_WHAT YOU NEED TO DO:_
Leaving out every picture, copy the lines of the data exactly, from the first through the line containing "策与战术漏洞，同时录像还搭载0.5倍至8倍区间的多".

_RECORDS FOR THIS TASK:_
::::::
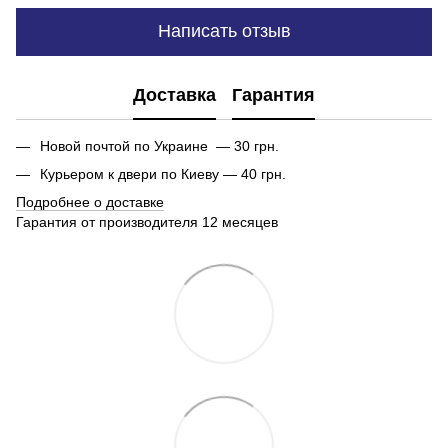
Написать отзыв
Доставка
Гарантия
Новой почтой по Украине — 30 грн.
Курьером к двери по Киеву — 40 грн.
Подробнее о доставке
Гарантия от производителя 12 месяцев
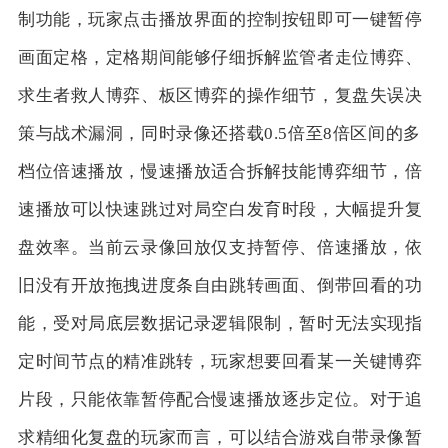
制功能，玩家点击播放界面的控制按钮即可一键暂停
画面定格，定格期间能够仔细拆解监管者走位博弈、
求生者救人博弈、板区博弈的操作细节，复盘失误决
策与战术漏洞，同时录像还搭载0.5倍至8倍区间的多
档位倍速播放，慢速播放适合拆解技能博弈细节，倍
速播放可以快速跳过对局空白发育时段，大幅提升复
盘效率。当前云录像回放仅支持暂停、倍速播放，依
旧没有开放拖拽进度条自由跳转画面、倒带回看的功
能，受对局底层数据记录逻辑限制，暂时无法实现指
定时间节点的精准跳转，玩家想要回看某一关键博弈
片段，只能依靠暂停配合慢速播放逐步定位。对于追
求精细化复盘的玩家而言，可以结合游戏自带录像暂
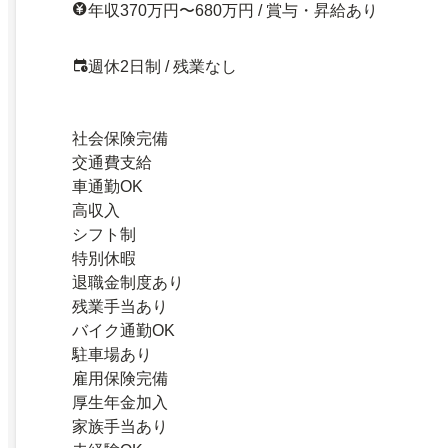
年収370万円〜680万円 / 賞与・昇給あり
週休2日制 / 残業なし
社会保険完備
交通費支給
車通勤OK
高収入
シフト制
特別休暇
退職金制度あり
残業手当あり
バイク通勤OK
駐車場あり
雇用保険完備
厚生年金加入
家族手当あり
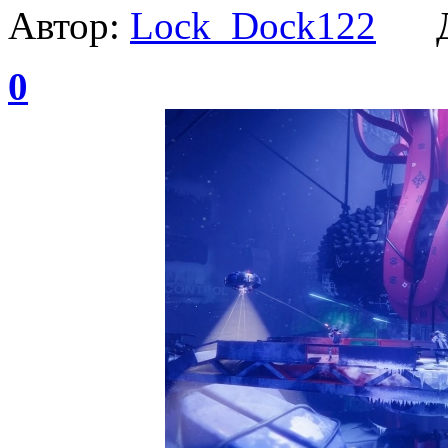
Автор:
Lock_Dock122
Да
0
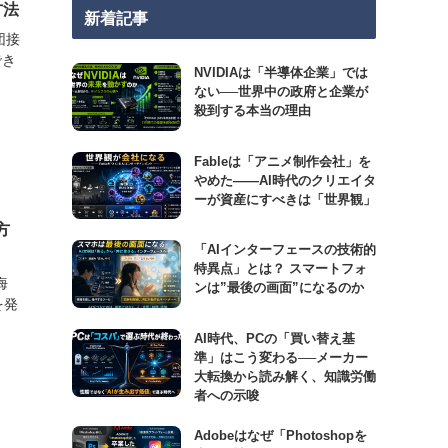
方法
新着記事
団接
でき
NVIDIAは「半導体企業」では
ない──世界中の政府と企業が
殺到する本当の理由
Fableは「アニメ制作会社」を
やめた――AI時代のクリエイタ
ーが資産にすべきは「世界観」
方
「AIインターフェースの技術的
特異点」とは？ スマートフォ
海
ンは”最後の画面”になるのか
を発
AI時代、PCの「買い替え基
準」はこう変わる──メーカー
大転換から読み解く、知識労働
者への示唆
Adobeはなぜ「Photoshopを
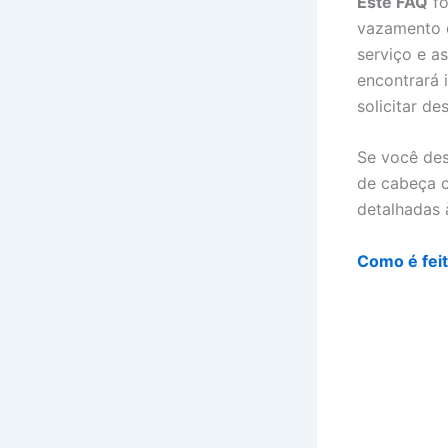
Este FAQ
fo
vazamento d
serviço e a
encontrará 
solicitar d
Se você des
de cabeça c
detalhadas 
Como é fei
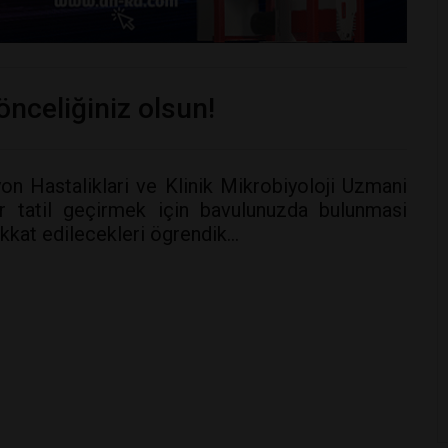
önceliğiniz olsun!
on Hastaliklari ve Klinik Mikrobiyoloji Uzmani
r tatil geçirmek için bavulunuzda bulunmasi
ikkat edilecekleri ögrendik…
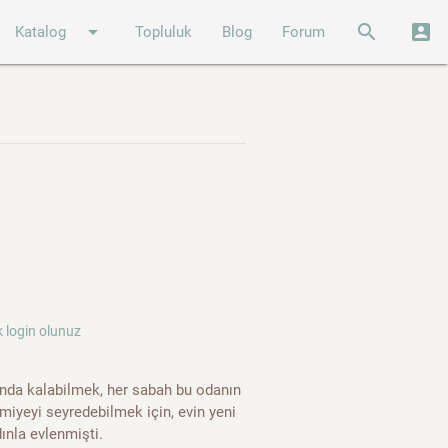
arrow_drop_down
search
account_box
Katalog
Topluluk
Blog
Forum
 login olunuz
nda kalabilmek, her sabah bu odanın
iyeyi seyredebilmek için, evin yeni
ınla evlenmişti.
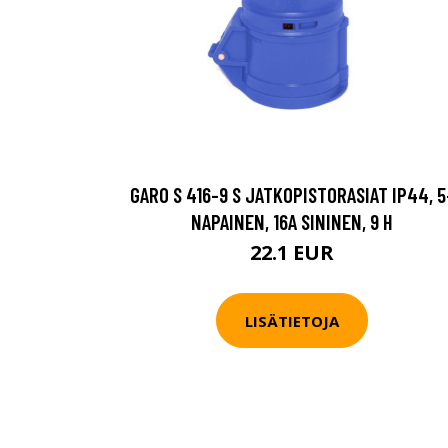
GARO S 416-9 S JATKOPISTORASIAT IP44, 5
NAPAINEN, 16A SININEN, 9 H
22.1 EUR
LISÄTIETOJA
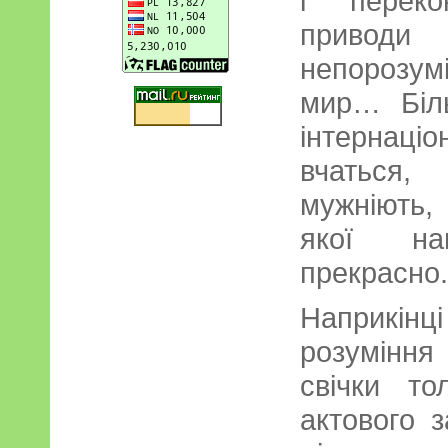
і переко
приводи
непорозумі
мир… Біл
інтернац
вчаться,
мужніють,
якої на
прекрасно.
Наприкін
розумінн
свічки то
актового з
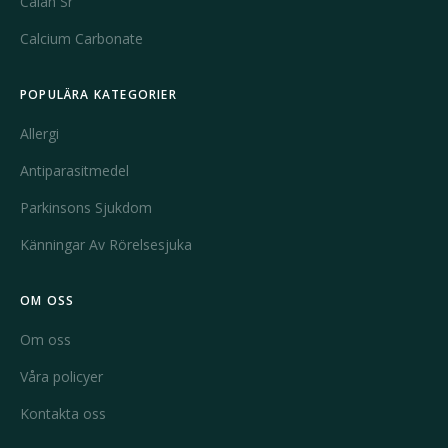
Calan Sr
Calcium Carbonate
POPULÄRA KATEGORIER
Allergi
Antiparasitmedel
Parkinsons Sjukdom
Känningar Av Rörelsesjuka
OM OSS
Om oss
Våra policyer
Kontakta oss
::::::
_ANSWER TO THIS EXERCISE:_
Написать отзыв
Доставка
Гарантия
Новой почтой по Украине — 30 грн.
Курьером к двери по Киеву — 40 грн.
Подробнее о доставке
Гарантия от производителя 12 месяцев
制功能，玩家点击播放界面的控制按钮即可一键暂停
画面定格，定格期间能够仔细拆解监管者走位博弈、
求生者救人博弈、板区博弈的操作细节，复盘失误决
策与战术漏洞，同时录像还搭载0.5倍至8倍区间的多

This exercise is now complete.